What you have to do
From the listing below, set down exactly the lines between the one holding "tissue box: none" and the one holding "alarm clock: none", inclusive. No other line is wanted.

Working data
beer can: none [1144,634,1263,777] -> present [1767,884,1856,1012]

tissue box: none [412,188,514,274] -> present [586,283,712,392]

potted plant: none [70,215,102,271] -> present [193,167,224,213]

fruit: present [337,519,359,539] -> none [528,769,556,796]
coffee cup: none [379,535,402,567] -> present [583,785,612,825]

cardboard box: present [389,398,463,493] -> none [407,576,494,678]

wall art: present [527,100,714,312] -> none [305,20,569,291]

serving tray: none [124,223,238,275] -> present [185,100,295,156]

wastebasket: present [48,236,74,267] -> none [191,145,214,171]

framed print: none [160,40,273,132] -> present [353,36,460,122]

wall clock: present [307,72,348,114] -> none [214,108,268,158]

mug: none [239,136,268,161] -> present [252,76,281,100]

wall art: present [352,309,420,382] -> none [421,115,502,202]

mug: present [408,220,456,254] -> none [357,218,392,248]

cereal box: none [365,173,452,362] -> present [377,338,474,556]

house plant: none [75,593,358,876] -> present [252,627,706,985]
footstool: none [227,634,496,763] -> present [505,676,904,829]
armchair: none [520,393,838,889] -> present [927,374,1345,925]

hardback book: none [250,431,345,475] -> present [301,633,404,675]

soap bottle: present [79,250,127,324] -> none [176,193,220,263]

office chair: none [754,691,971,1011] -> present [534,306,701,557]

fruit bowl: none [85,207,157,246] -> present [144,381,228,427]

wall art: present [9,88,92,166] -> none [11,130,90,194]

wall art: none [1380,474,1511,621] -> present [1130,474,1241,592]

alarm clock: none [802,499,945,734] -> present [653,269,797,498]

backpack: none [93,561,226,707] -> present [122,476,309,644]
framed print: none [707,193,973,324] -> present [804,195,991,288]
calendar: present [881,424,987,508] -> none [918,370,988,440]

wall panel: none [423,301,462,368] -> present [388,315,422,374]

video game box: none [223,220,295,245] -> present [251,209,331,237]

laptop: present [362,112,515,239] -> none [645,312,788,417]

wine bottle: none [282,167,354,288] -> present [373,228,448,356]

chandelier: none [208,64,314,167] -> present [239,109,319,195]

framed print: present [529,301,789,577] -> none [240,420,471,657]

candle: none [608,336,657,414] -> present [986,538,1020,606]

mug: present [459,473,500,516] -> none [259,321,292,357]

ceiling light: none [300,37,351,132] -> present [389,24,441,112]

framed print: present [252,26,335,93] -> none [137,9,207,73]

Output for this task
tissue box: none [412,188,514,274] -> present [586,283,712,392]

potted plant: none [70,215,102,271] -> present [193,167,224,213]

fruit: present [337,519,359,539] -> none [528,769,556,796]
coffee cup: none [379,535,402,567] -> present [583,785,612,825]

cardboard box: present [389,398,463,493] -> none [407,576,494,678]

wall art: present [527,100,714,312] -> none [305,20,569,291]

serving tray: none [124,223,238,275] -> present [185,100,295,156]

wastebasket: present [48,236,74,267] -> none [191,145,214,171]

framed print: none [160,40,273,132] -> present [353,36,460,122]

wall clock: present [307,72,348,114] -> none [214,108,268,158]

mug: none [239,136,268,161] -> present [252,76,281,100]

wall art: present [352,309,420,382] -> none [421,115,502,202]

mug: present [408,220,456,254] -> none [357,218,392,248]

cereal box: none [365,173,452,362] -> present [377,338,474,556]

house plant: none [75,593,358,876] -> present [252,627,706,985]
footstool: none [227,634,496,763] -> present [505,676,904,829]
armchair: none [520,393,838,889] -> present [927,374,1345,925]

hardback book: none [250,431,345,475] -> present [301,633,404,675]

soap bottle: present [79,250,127,324] -> none [176,193,220,263]

office chair: none [754,691,971,1011] -> present [534,306,701,557]

fruit bowl: none [85,207,157,246] -> present [144,381,228,427]

wall art: present [9,88,92,166] -> none [11,130,90,194]

wall art: none [1380,474,1511,621] -> present [1130,474,1241,592]

alarm clock: none [802,499,945,734] -> present [653,269,797,498]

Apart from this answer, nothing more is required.